Interesting candidates for precision spectroscopy to solve this puzzle need to be sufficiently simple for precise theoretical treatment. One example is molecular hydrogen, made possible by recent improvements in theory  [15]. Another is \(\hbox {He}^+\) [16], which can be compared to muonic-\(\hbox {He}^+\) spectroscopy [13]. The experimental challenge is the short wavelengths required for excitation, which ranges from the deep UV (\(\approx\) 200 nm) for \(\hbox {H}_2\) to extreme ultraviolet (XUV, \(\lambda<\) 60 nm) for \(\hbox {He}^+\).

Such short wavelengths are typically obtained by frequency upconversion of near-infrared lasers in nonlinear crystals or noble gases. One can use a frequency-comb (FC) laser as the fundamental laser and take advantage of its excellent spectral resolution and pulse peak power, to perform direct frequency-comb spectroscopy (DFCS) [17–19]. To achieve sufficient upconversion to the UV or XUV range, several approaches have been investigated. This includes the use of enhancement resonators with intra-cavity high harmonic generation [19, 20], and amplification at full repetition rate [21, 22], typically leading to infrared pulse energies in the \(\mu \hbox {J}\) range.

We developed a different approach, based on amplification of only two FC pulses, which combines precision spectroscopy with high-power laser pulses. Amplification of only two pulses leads to orders of magnitude higher pulse energy in the mJ range. The accuracy and resolution are recovered in this case by recording a series of Ramsey-type signals, leading to Ramsey-comb spectroscopy (RCS). It features a strong suppression of systematic shifts such as the AC-Stark shift and chirp-induced effects, which are common problems in metrology experiments. The Ramsey-comb method has previously been demonstrated in the infrared on two-photon transitions in rubidium and cesium [23]. Recently we reported on the extension to the deep-UV region [24], and here we present a detailed account of this experiment. We demonstrate its potential by exciting the \(4p^{6}\rightarrow 4p^{5}5p[1/2]_{0}\) two-photon transition in \({}^{84}\hbox {Kr}\) at 212.55 nm, and we also report improved isotope shift measurements for the other isotopes.

2 Ramsey-comb spectroscopy principle

We recall here the key features of Ramsey-comb spectroscopy; a more detailed description can be found in  [23, 25]. As the name indicates, the method combines Ramsey spectroscopy [26] with frequency-comb (FC) lasers [27, 28]. Excitation of an atom or molecule is performed with two (short) coherent laser pulses that are selected from a frequency-comb laser. The pulses can be amplified and therefore easily frequency upconverted to cover a wide spectral range (see Sect. 4). By taking the original pulses from a FC, their coherence can be maintained over long intervals (even seconds), and it becomes possible to record a series of Ramsey signals using different pulse pairs with a delay that is a multiple of the FC pulse repetition time. This we call Ramsey-comb spectroscopy (RCS), leading to interesting new properties compared to standard Ramsey spectroscopy.

========

EXERCISE SET ->
1 > In the spectroscopy passage, at what wavelength is the two-photon transition in 84Kr excited?
2 > Please write the next paragraph of the spectroscopy passage, starting after its final sentence.
The listing has no connection to the spectroscopy passage.

DATA ENTRIES ->

========

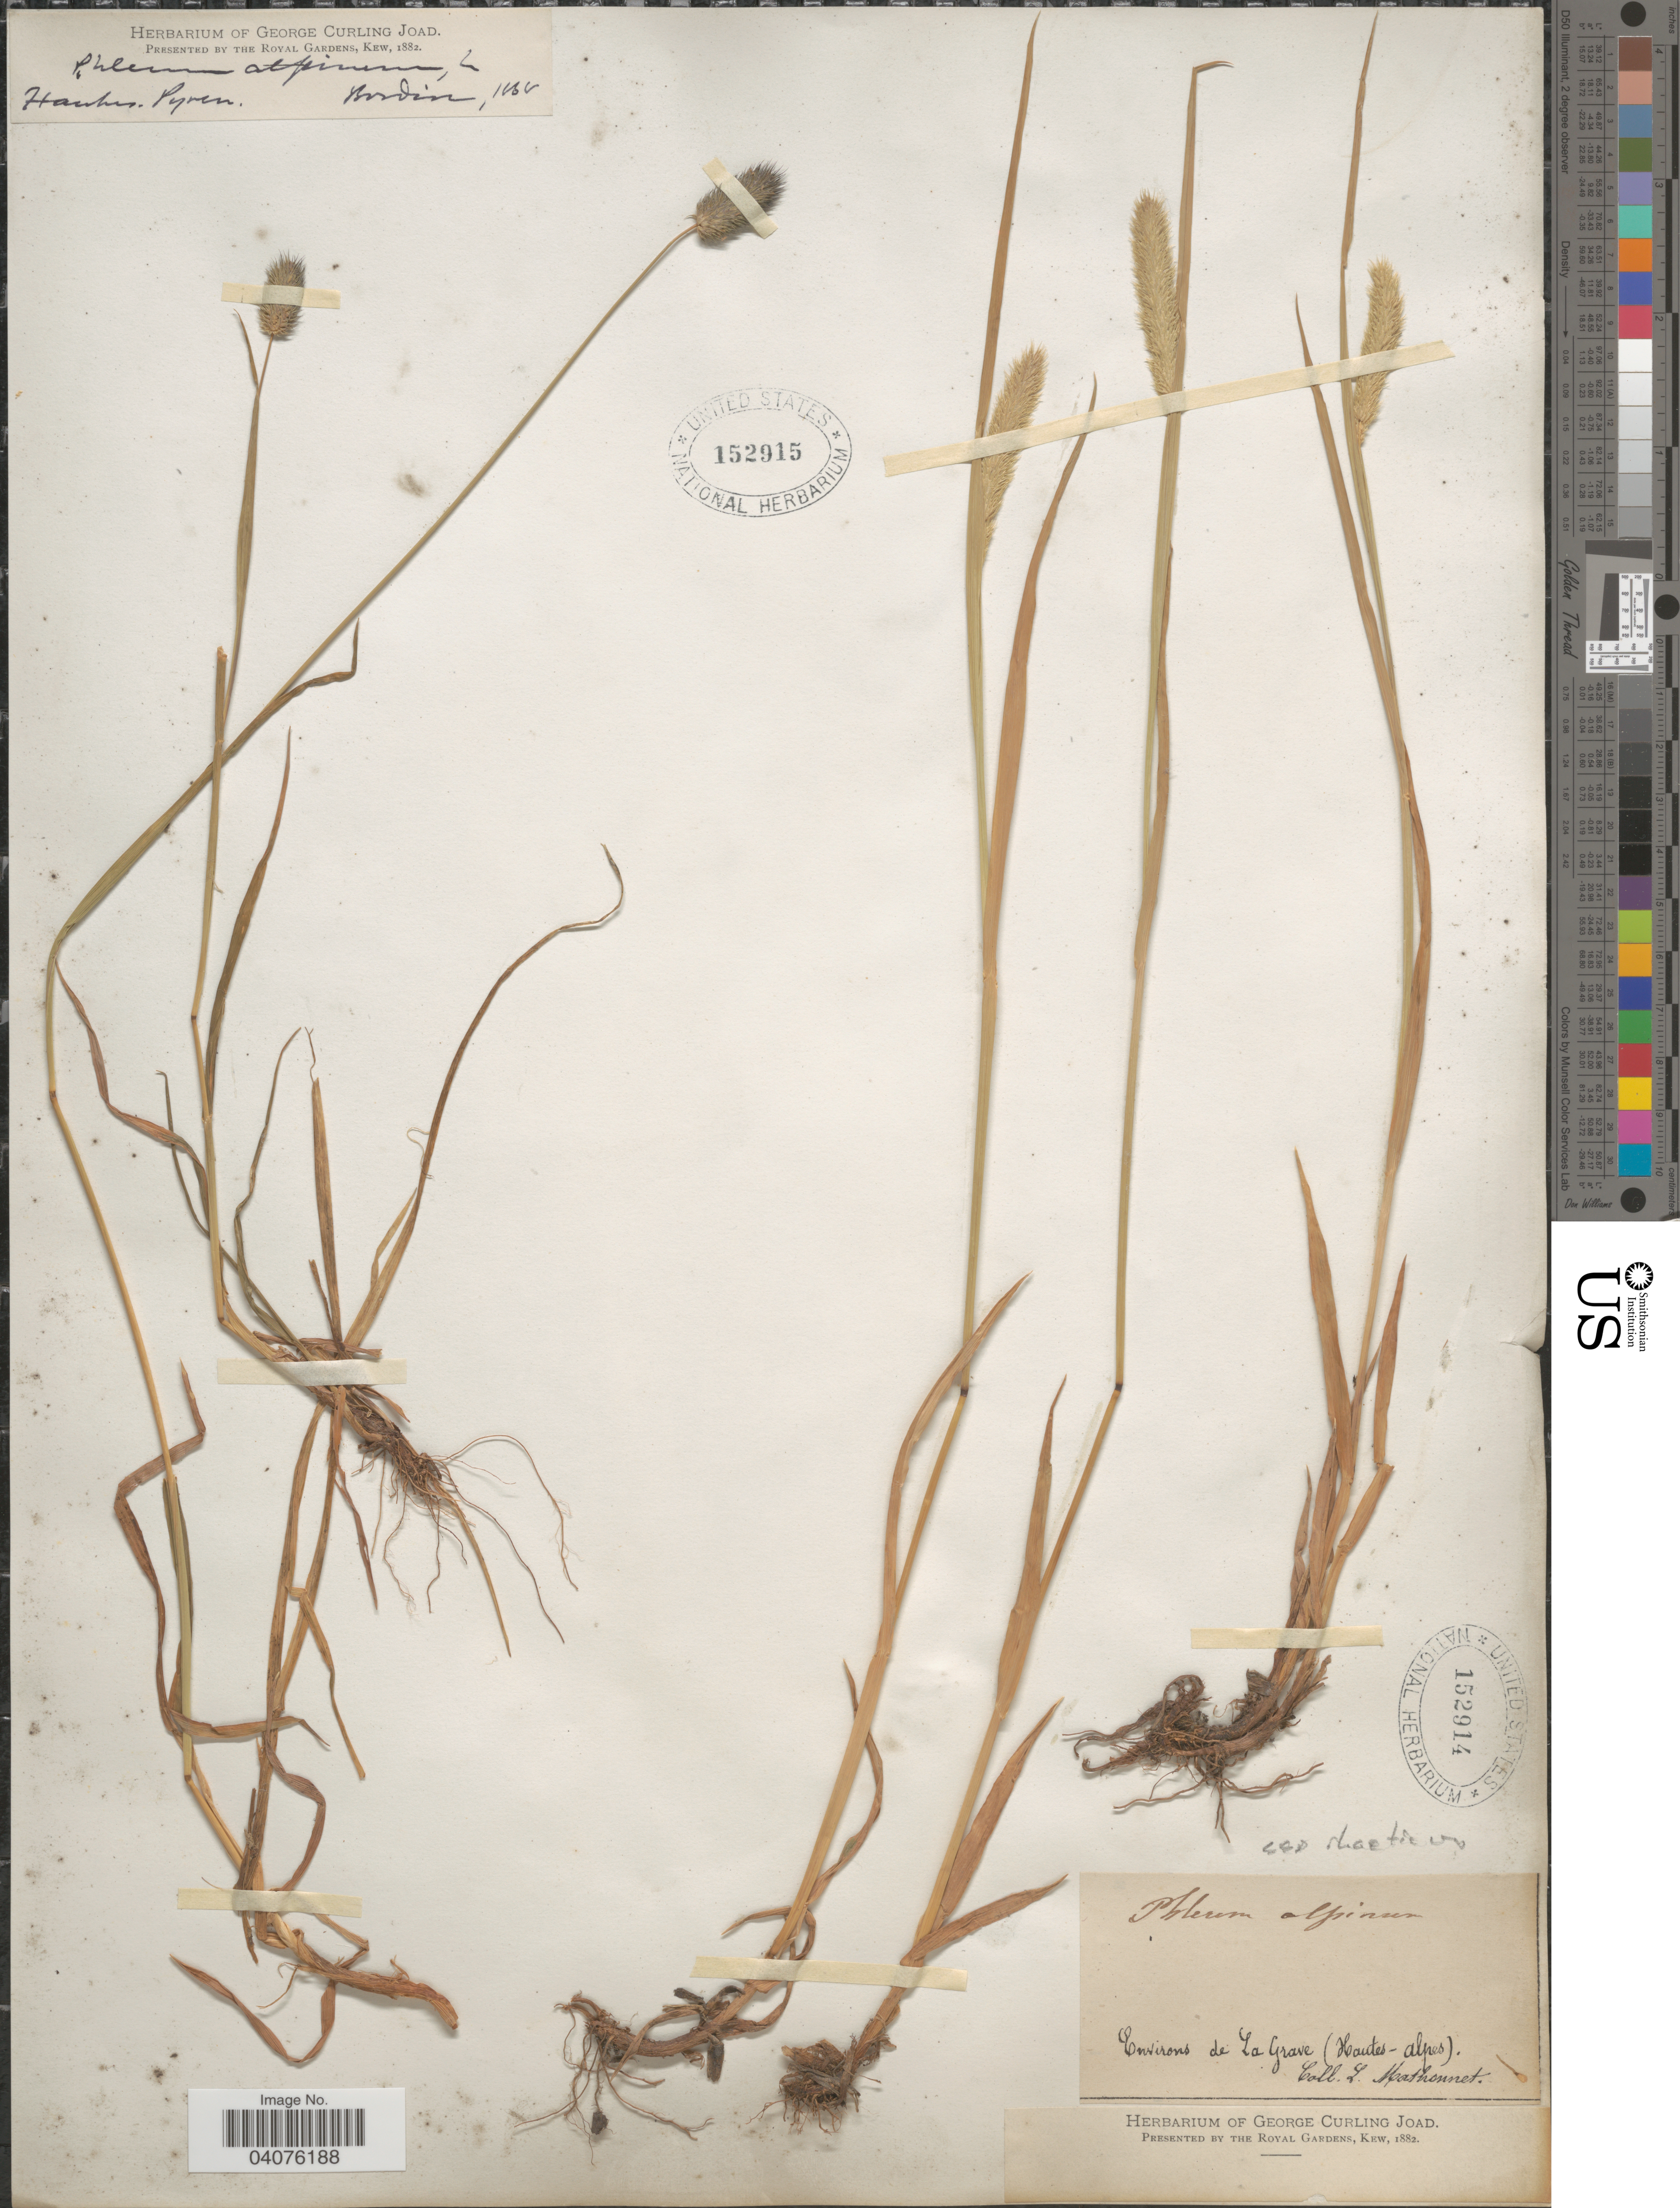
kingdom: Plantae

========

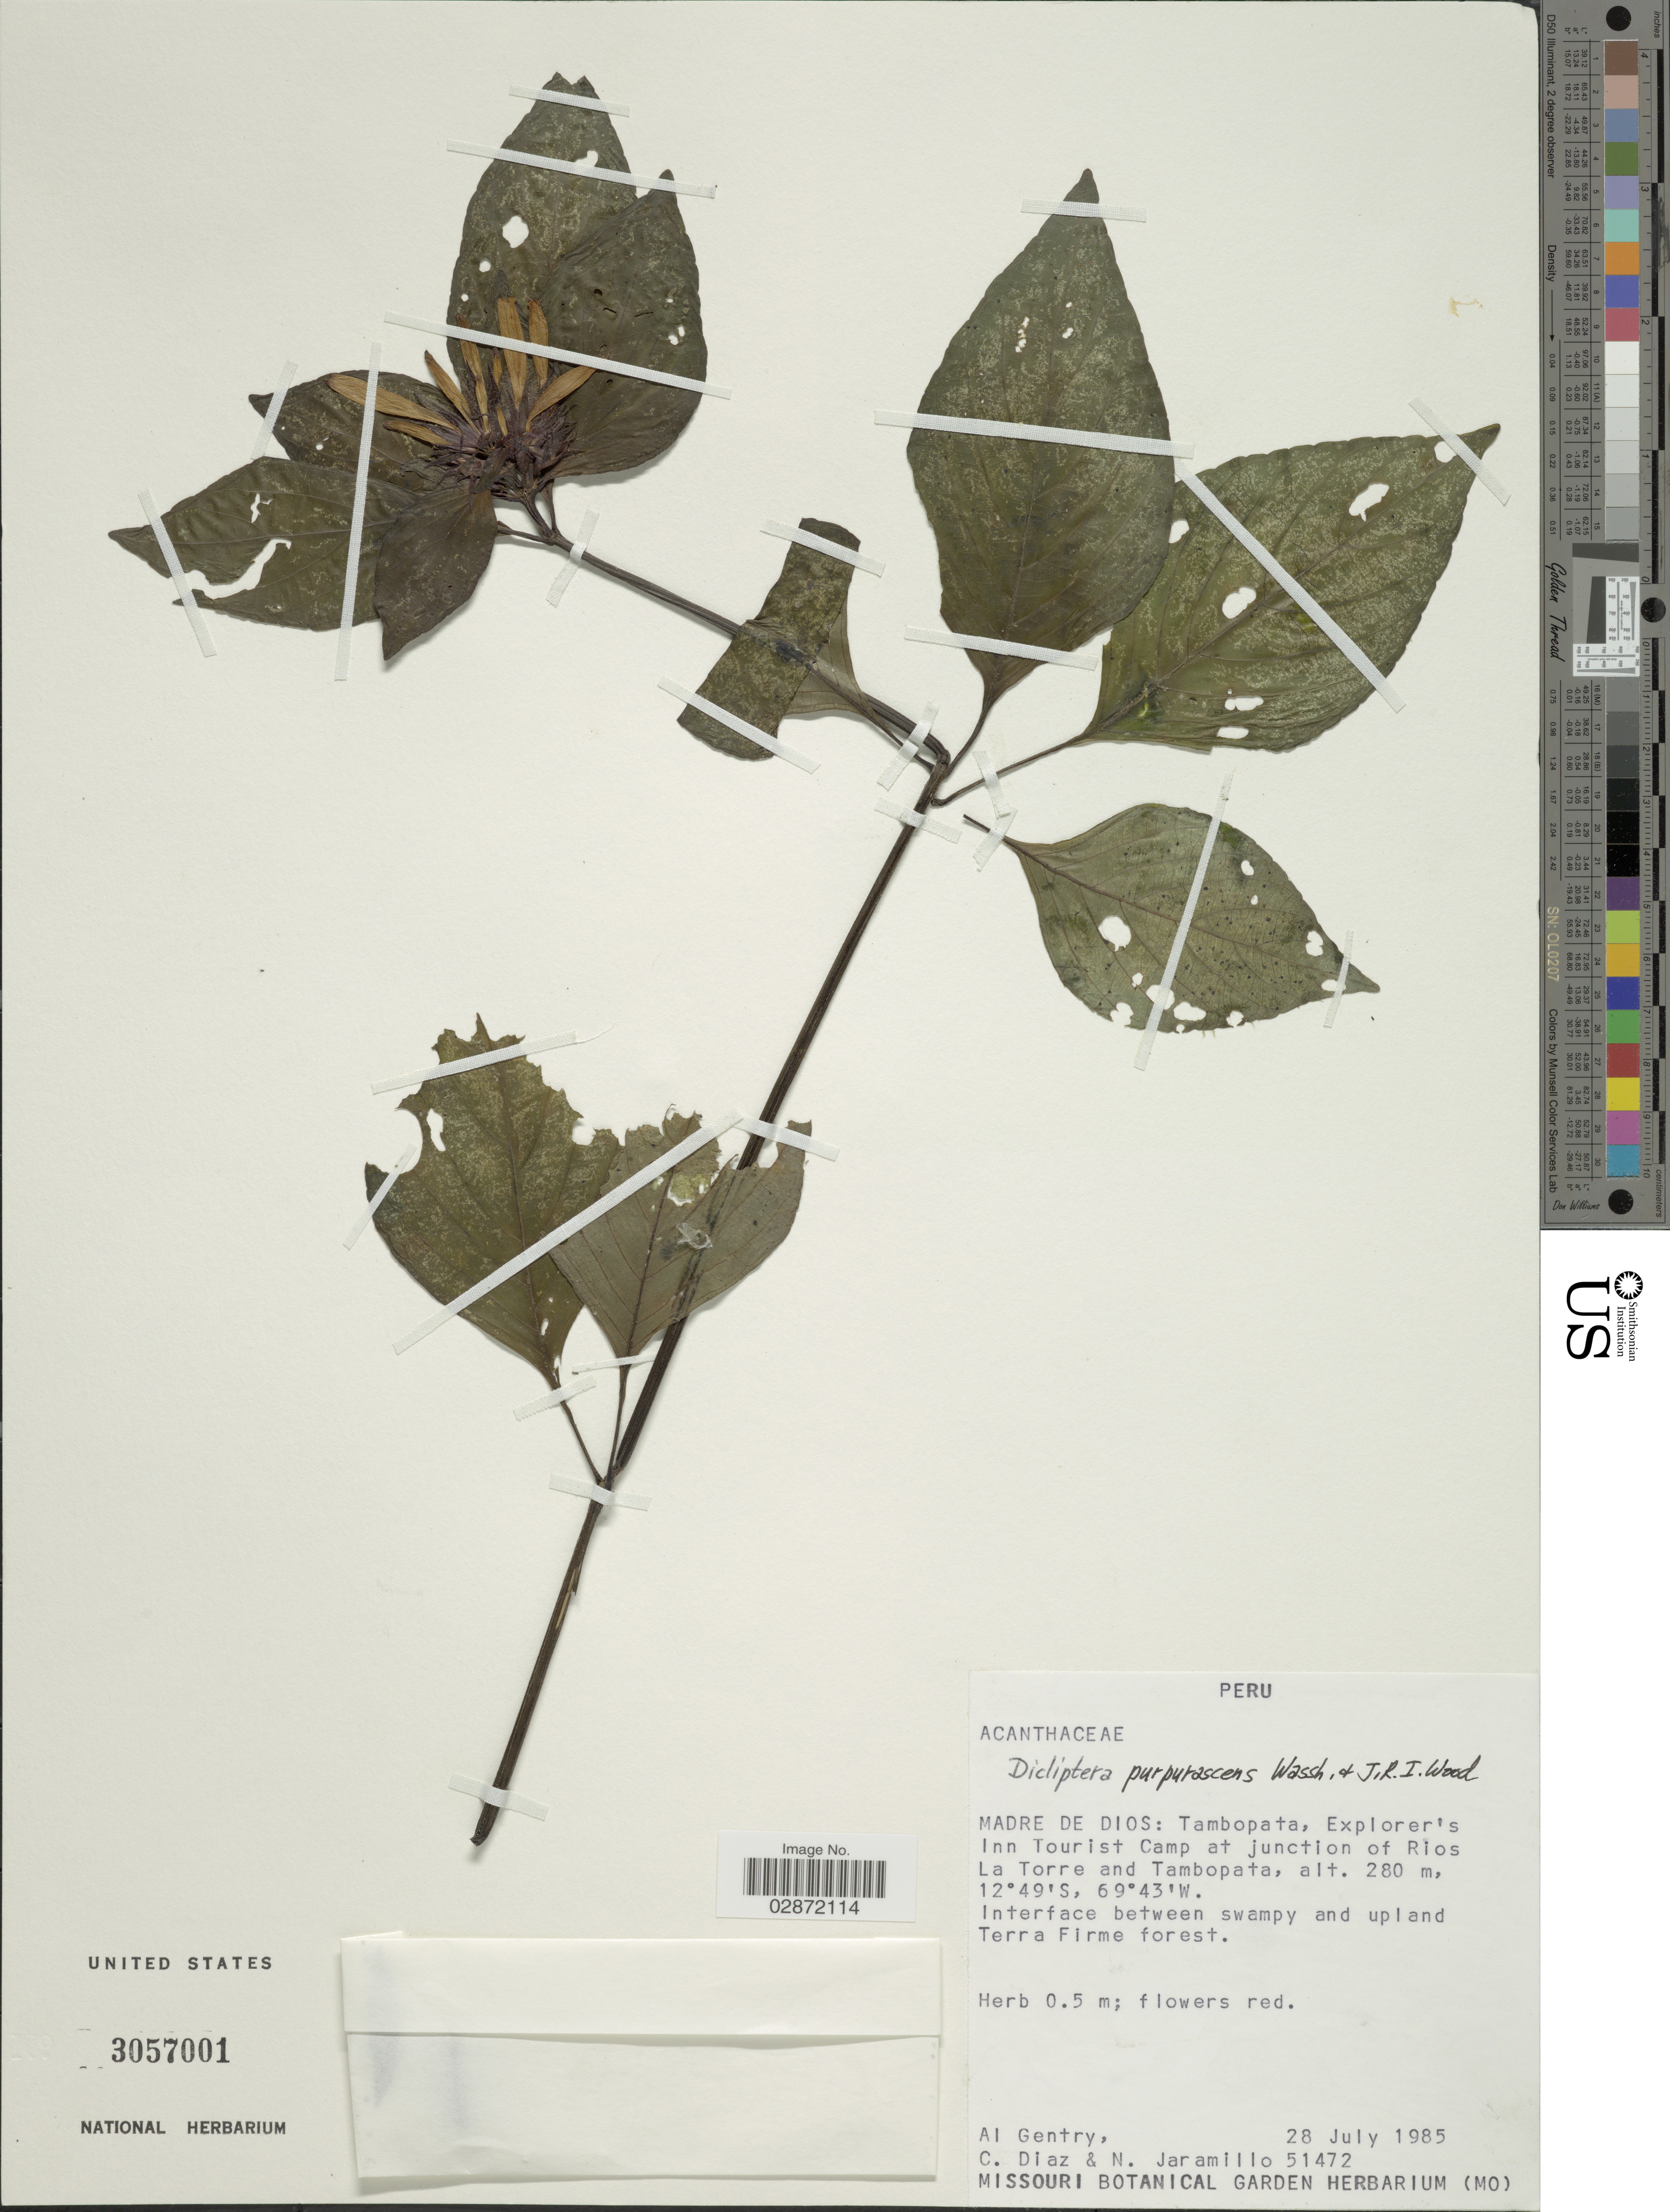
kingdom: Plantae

========

ANSWERS TO THE PROBLEMS ->
1 > 212.55 nm

2 >
It starts with excitation using two coherent pulses, leading to interference between the coherent superpositions induced by each pulse. If the time delay \(\Delta T\) is changed between the two resonant pulses, while keeping the relative optical phase \(\Delta \phi\) constant, we observe an oscillation of the population \(|\rho _\mathrm{e}|^2\) of the excited state according to:

$$\begin{aligned} |\rho _\mathrm{e}|^2 \propto \cos \left( 2 \pi f_{\mathrm{tr}} \times \Delta T + \Delta \phi \right) \end{aligned}$$

(1)

This Ramsey signal from two separate excitations is widely used in, e.g., atomic clocks [29]. To extract the atomic frequency \(f_{\mathrm{tr}}\), one must exactly know the time delay \(\Delta T\) and the relative phase \(\Delta \phi\) between the two pulses. These conditions are conveniently met by taking pulses from a frequency-comb laser. A frequency comb is a mode-locked laser whose spectrum comprises equally spaced optical frequencies (modes) separated by the repetition frequency \(f_{\mathrm{rep}}\). The modes start at an offset \(f_{\mathrm{ceo}}\) due to the dispersion and nonlinear effects in the cavity, leading to a spectrum of \(f_{n} = f_{\mathrm{ceo}} + n f_{\mathrm{rep}}\), where n is an integer. In the time domain, the modes interfere to pulses with a time interval of \(T_{\mathrm{rep}} = 1/f_{\mathrm{rep}}\), and with a carrier-envelope phase shift from pulse to pulse equal to \(\Delta \phi _{\mathrm{ceo}} = 2 \pi f_{\mathrm{ceo}} / f_{\mathrm{rep}}\). Both \(f_{\mathrm{ceo}}\) and \(f_{\mathrm{rep}}\) of the laser can be actively stabilized to an ultra-stable frequency reference, e.g., a cesium clock, leading to highly reproducible phase-coherent pulses, as required for Ramsey spectroscopy.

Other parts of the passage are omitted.